__PROMPT__
Repeat the passage of the merger agreement summary below between "The Company may continue" and "Common Stock Consideration.", inclusive.

__EXCERPT PROVIDED__
The Merger Agreement may be terminated under certain circumstances by the Company, including prior to obtaining the Stockholder Approval, if, after following certain procedures and adhering to certain restrictions, the Board effects an Adverse Recommendation Change in connection with a Superior Proposal and the Company enters into a definitive agreement providing for the implementation of a Superior Proposal. In addition, Parent may terminate the Merger Agreement under certain circumstances and subject to certain restrictions, including if the Board effects an Adverse Recommendation Change.

The Company will be required to pay a termination fee to Parent equal to $25,000,000 if the Merger Agreement is terminated by the Company prior to the Cut-Off Time to enter into a Superior Proposal with an Excluded Party. The Company will be required to pay a termination fee to Parent equal to $80,000,000 if the Merger Agreement is terminated under certain other circumstances. In certain other circumstances, Parent will be required to pay the Company a reverse termination fee of $300 million upon termination of the Merger Agreement. BREIT’s operating partnership has guaranteed payment of the reverse termination fee and certain expenses.

Dividends

The Company may continue to pay one regular quarterly dividend of no more than $0.175 per share of Company Common Stock for the first quarter of 2022. Thereafter, the Company may not pay dividends except as necessary to preserve its tax status as a real estate investment trust (“REIT”), and any such dividends would result in an offsetting decrease to the Common Stock Consideration.

Warrants

The Company intends to amend the terms of the agreements governing the outstanding warrants to purchase Company Common Stock (“Company Warrants”), effective as of the Company Merger Effective Time, such that each holder of a Company Warrant that is thereafter exercisable, but not exercised as of the Company Merger Effective Time, shall be entitled, upon exercise, to receive in respect of each share of Company Common Stock underlying such Company Warrant immediately prior to the Company Merger Effective Time only an amount of cash equal to the difference between the Common Stock Consideration and the “Exercise Price”
(as defined in the agreements governing the Company Warrants) for each such share.

The foregoing description of the Merger Agreement is only a summary, does not purport to be complete and is qualified in its entirety by reference to the full text of the Merger Agreement, which is filed as Exhibit 2.1 hereto, and is incorporated herein by reference. The Merger Agreement has been attached as an exhibit to provide stockholders with information regarding its terms. It is not intended to provide any other factual or financial information about the Company, Parent or any of their respective affiliates or businesses. The representations, warranties, covenants and agreements contained in the Merger Agreement were made only for the purposes of such agreement and as of specified dates, were solely for the benefit of the parties to such agreement, and may be subject to limitations agreed upon by the contracting parties. The representations and warranties have been qualified by confidential disclosures made for the purposes of allocating contractual risk between the parties to the Merger Agreement instead of establishing these matters as facts, and may be subject to standards of materiality applicable to the contracting parties that differ from those applicable to investors. Stockholders should not rely on the representations, warranties, covenants and agreements contained in the Merger Agreement or any descriptions thereof as characterizations of the actual state of facts or condition of the Company, Parent, Merger Sub I, Merger Sub II, Merger Sub III or any of their respective affiliates or businesses. Moreover, information concerning the subject matter of the representations and warranties may change after the date of the Merger Agreement, which subsequent information may or may not be fully reflected in the Company’s public disclosures. The Merger Agreement should not be read alone, but should instead be read in conjunction with the other information regarding the Company, Parent, Merger Sub I, Merger Sub II, Merger Sub III and their respective affiliates and the transactions contemplated by the Merger Agreement that will be contained in or attached as an annex to the proxy



statement that the Company will file in connection with the transactions contemplated by the Merger Agreement, as well as in the other filings that the Company will make with the Securities and Exchange Commission (“SEC”).

__DATA SHOWN__
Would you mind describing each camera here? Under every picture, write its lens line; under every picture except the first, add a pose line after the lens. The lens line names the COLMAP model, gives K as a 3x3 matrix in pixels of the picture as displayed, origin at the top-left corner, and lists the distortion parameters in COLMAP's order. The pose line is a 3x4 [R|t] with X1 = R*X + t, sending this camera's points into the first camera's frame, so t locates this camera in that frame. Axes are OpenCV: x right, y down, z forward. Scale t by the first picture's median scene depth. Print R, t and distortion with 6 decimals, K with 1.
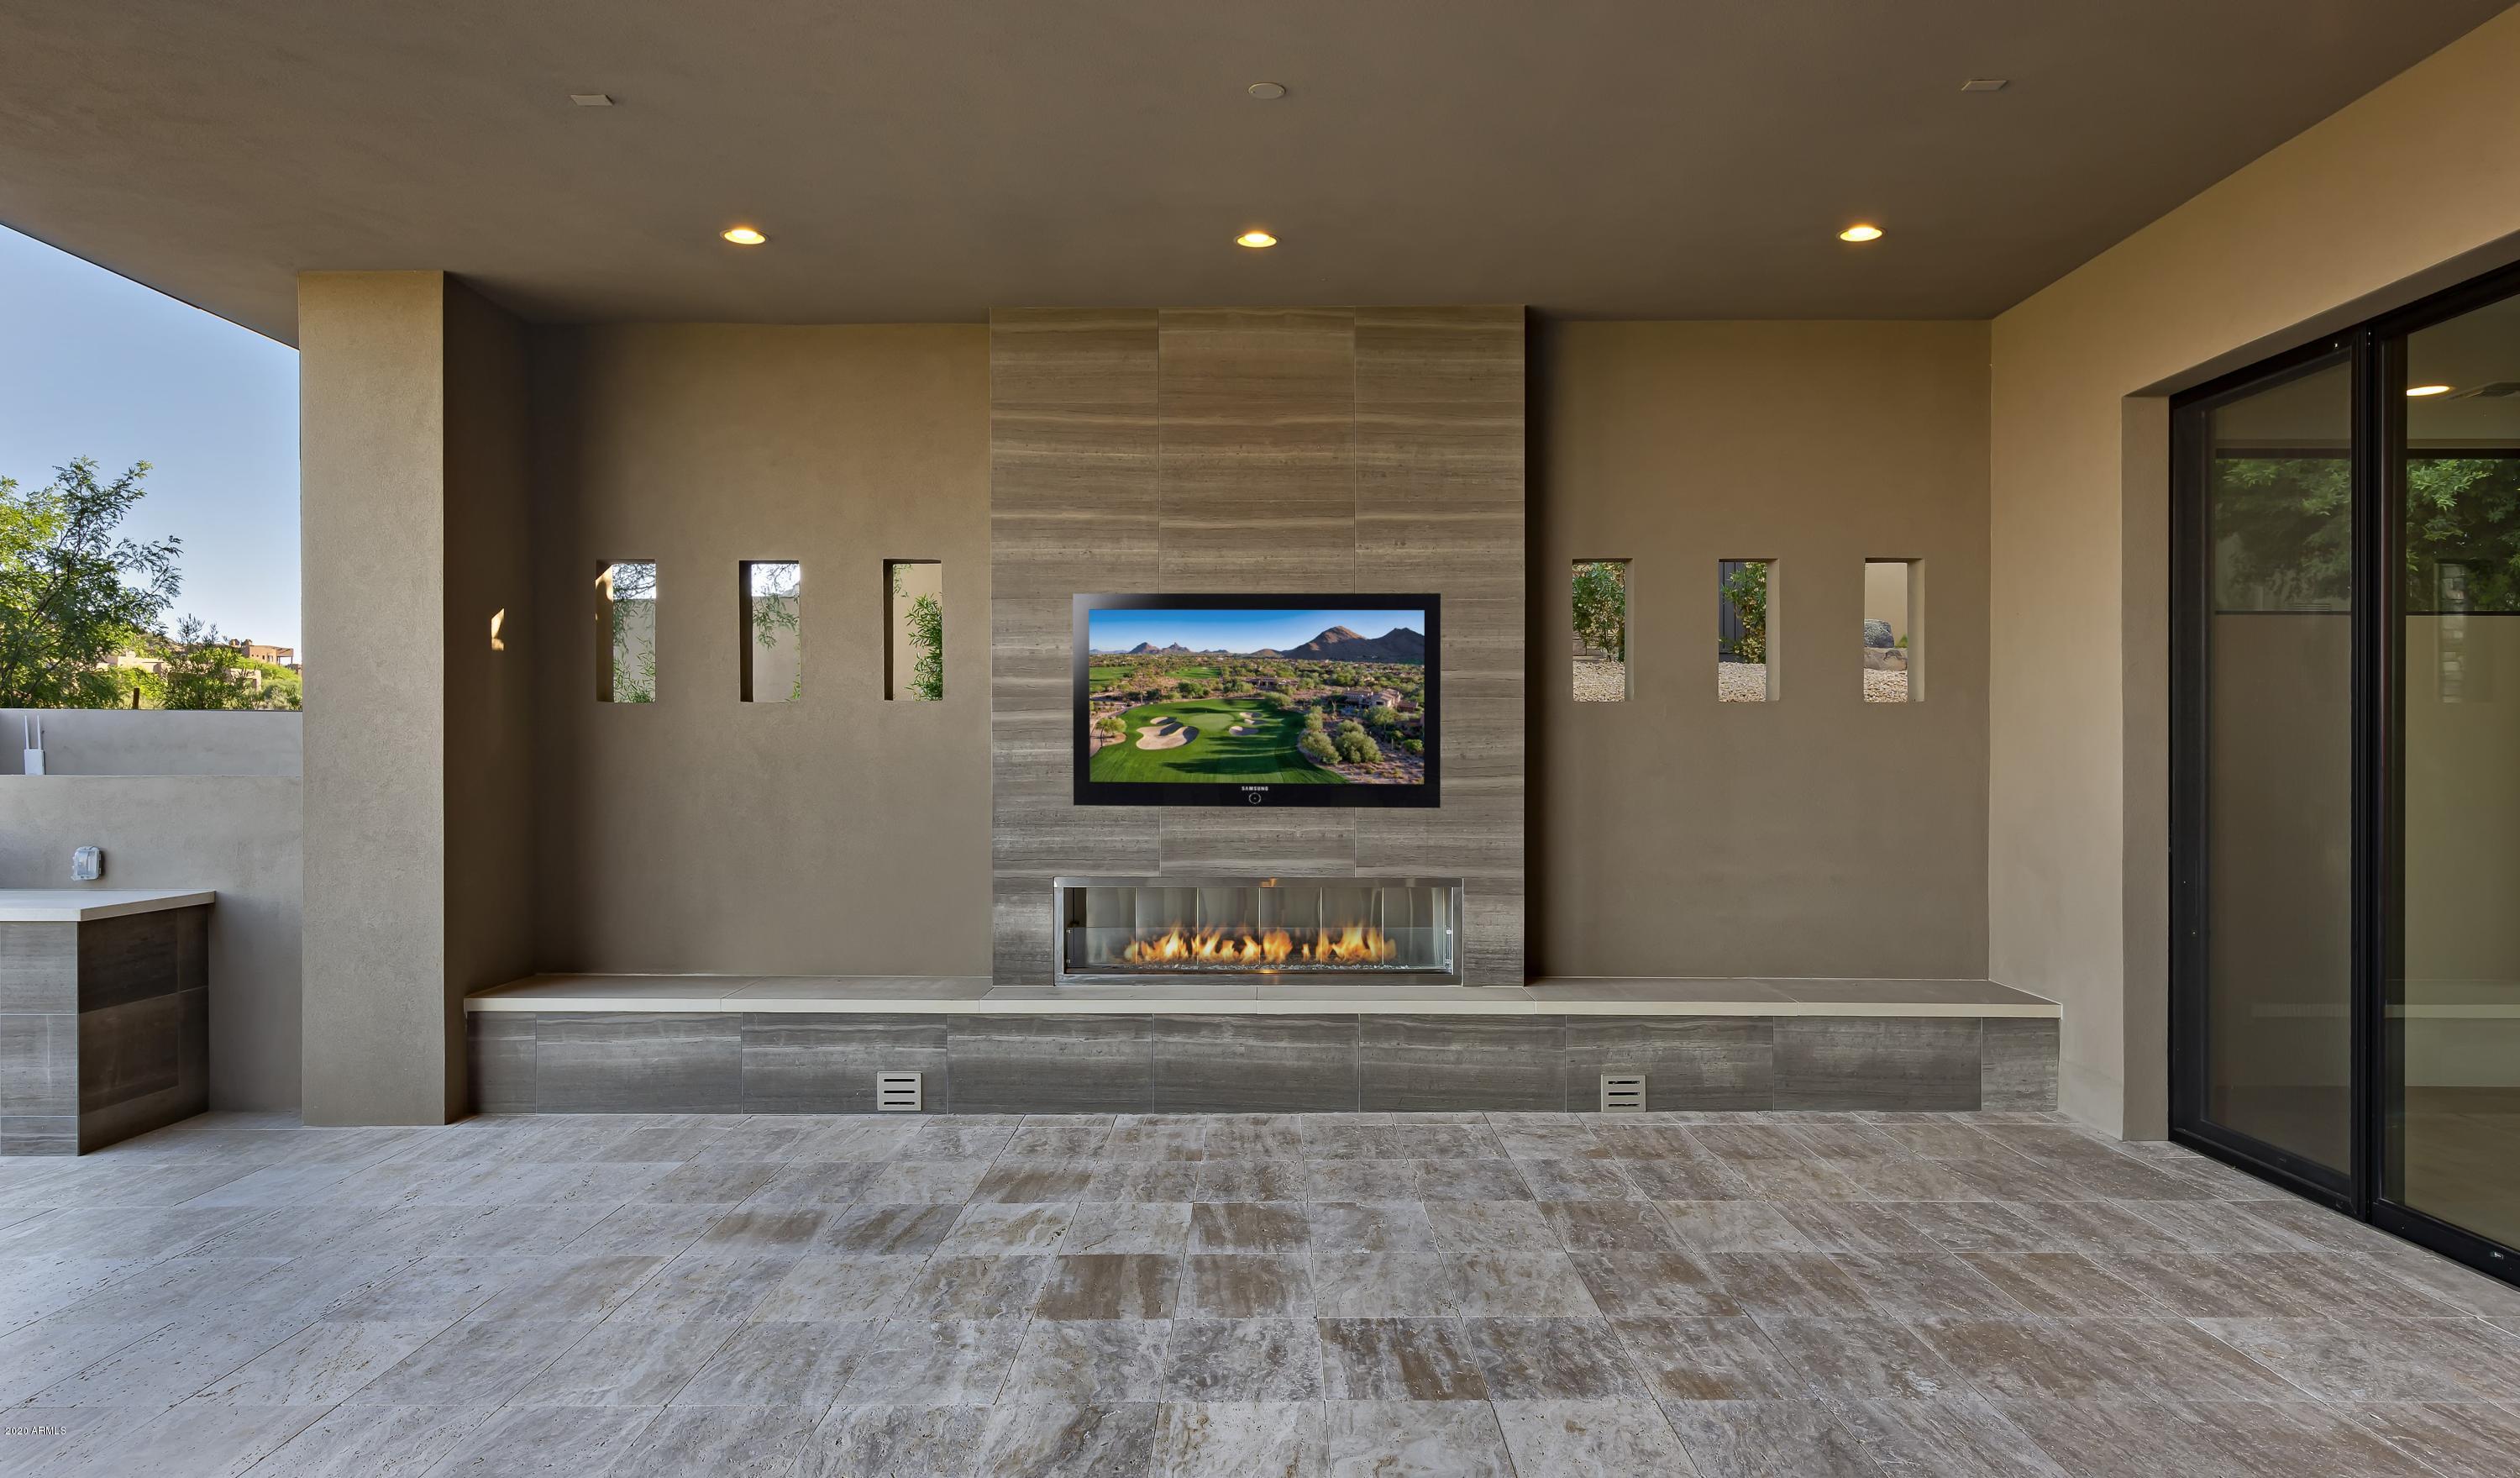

__SOLVED EXERCISE__
The Company may continue to pay one regular quarterly dividend of no more than $0.175 per share of Company Common Stock for the first quarter of 2022. Thereafter, the Company may not pay dividends except as necessary to preserve its tax status as a real estate investment trust (“REIT”), and any such dividends would result in an offsetting decrease to the Common Stock Consideration.